→ **TAREFAS A REALIZAR**:
1. No acórdão sobre a pena de multa substitutiva, por quantos dias de multa foi substituída a pena de prisão de um ano, e a que taxa diária?
2. Diga se cada afirmação concorda com o acórdão sobre a pena de multa substitutiva: (a) o recurso foi interposto pelo Ministério Público; (b) o arguido foi condenado por um crime de burla; (c) a taxa diária da multa era de dez euros.
3. Prossiga o acórdão sobre a pena de multa substitutiva a partir do ponto em que termina.

→ **EXCERTO FORNECIDO**:
+-------+

PENA DE MULTA SUBSTITUTIVA
LIMITE MÁXIMO DA PENA
Sumário

A pena de multa aplicada em substituição da pena de prisão não tem de ter, necessariamente, correspondência aritmética e está sujeita ao limite previsto no art. 47º, nº 1 do Cód. Penal, considerando a remissão feita no art. 43º, nº 1, do mesmo Código.
(Sumário elaborado pela Relatora).

Texto Integral

Acordam em conferência, no Tribunal da Relação de Lisboa:

RELATÓRIO:

No âmbito do Processo Sumário nº 52/14.6XELSB que corre termos na Secção de Pequena Criminalidade (J3) da Inst. Local de Lisboa, Comarca de Lisboa, foi o arguido J. condenado, como autor de um crime de especulação, p. e p. pelo art. 35º, nº 1, al. b), do D.L. nº 28/84, de 20 de Janeiro, por referência às Cláusulas 6ª e 7ª da Convenção para as Tarifas de Táxi, na pena de 1 (um) ano de prisão e 50 (cinquenta) dias de multa à taxa diária de €5,00 (cinco euros), sendo que a pena de 1 (um) ano de prisão, foi substituída, nos termos do art. 43º do Cód. Penal, por igual período de pena de multa - 365 (trezentos e sessenta e cinco) dias de multa à taxa diária de €5,00 (cinco euros).

Da sentença veio o Ministério Público interpor o presente recurso, pedindo que se determine a sua revogação na parte em que viola o disposto nos arts. 43º, nº 1 e 47º, nº 1, ambos do Cód. Penal, e se ordene a fixação da pena de multa aplicada em substituição da pena de prisão com respeito pelos limites legalmente estabelecidos.

+-------+

→ **LINHAS**:
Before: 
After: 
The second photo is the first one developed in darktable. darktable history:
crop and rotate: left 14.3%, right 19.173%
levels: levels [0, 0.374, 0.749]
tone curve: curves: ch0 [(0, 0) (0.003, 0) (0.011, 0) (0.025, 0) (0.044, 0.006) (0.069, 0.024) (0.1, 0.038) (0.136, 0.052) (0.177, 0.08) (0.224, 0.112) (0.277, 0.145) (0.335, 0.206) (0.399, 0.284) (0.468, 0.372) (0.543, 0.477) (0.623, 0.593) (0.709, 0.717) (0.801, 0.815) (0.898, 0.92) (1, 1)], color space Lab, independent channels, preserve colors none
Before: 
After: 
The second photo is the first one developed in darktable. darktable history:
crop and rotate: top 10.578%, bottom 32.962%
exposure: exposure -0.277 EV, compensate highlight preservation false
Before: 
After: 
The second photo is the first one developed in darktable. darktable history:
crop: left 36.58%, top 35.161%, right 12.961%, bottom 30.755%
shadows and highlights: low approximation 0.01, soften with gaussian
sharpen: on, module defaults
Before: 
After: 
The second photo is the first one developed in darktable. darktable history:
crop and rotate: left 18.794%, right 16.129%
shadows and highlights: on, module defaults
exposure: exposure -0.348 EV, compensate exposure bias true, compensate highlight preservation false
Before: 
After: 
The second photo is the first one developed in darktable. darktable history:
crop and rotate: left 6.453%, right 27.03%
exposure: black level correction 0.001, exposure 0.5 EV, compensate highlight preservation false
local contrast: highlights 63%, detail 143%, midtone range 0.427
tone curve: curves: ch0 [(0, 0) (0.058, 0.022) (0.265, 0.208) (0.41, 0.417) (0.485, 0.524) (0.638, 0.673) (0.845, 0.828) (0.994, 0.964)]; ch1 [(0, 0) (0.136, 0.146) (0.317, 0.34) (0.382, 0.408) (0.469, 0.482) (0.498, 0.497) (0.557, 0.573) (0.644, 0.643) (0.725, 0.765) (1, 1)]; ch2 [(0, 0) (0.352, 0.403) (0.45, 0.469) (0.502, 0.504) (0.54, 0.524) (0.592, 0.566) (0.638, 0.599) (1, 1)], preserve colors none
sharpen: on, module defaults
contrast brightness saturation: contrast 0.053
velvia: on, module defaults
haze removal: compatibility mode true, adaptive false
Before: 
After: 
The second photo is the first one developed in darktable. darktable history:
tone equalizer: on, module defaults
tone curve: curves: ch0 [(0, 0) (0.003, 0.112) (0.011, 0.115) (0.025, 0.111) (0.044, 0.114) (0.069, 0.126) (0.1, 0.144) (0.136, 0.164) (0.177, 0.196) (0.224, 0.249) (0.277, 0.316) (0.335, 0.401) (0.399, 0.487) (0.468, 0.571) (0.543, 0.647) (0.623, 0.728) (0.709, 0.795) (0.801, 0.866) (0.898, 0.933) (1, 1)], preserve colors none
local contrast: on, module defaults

+-------+

→ **RESPOSTAS**:
1. Foi substituída por 365 dias de multa à taxa diária de €5,00.

2.
(a) Sim: "Da sentença veio o Ministério Público interpor o presente recurso".
(b) Não: "como autor de um crime de especulação".
(c) Não: "à taxa diária de €5,00 (cinco euros)".

3.
Para tanto, formula as conclusões que se transcrevem:

1. O arguido J. foi condenado, por sentença depositada em 18/06/2014, pela prática em autoria material e na forma consumada, de um crime de especulação, previsto e punido pelo artigo 35º, nº 1, alínea b), do Decreto-Lei nº 28/84, de 20 de Janeiro, na pena de 50 (cinquenta) dias de multa à taxa diária de €5,00 (cinco euros) e pena de 1 (um) ano de prisão substituída por igual período de pena de multa – 365 (trezentos e sessenta e cinco) dias – à taxa diária de €5,00 (cinco euros).
2. Ora, a divergência que explica o presente recurso prende-se, fundamentalmente, com a determinação da medida concreta da pena de substituição aplicada ao arguido na douta sentença proferida nos presentes autos, a qual extravasa e desrespeita os limites legais.
3. Dispõe o artigo 43º, nº 1, do Código Penal que «A pena de prisão aplicada em medida não superior a um ano é substituída por pena de multa ou por outra pena não privativa da liberdade aplicável, excepto se a execução da prisão for exigida pela necessidade de prevenir o cometimento de futuros crimes. É correspondentemente aplicável o disposto no artigo 47º».
4. E refere o artigo 47º, nº 1, do Código Penal que «A pena de multa é fixada em dias, de acordo com os critérios estabelecidos no nº 1 do artigo 71º, sendo, em regra, o limite mínimo de 10 dias e o máximo de 360.»
5. No presente caso, a pena de multa aplicada em substituição da pena de prisão extravasa o limite previsto no artigo 47º, nº 1, o qual é aplicável por força do disposto no artigo 43º, nº 1, ambos do Código Penal.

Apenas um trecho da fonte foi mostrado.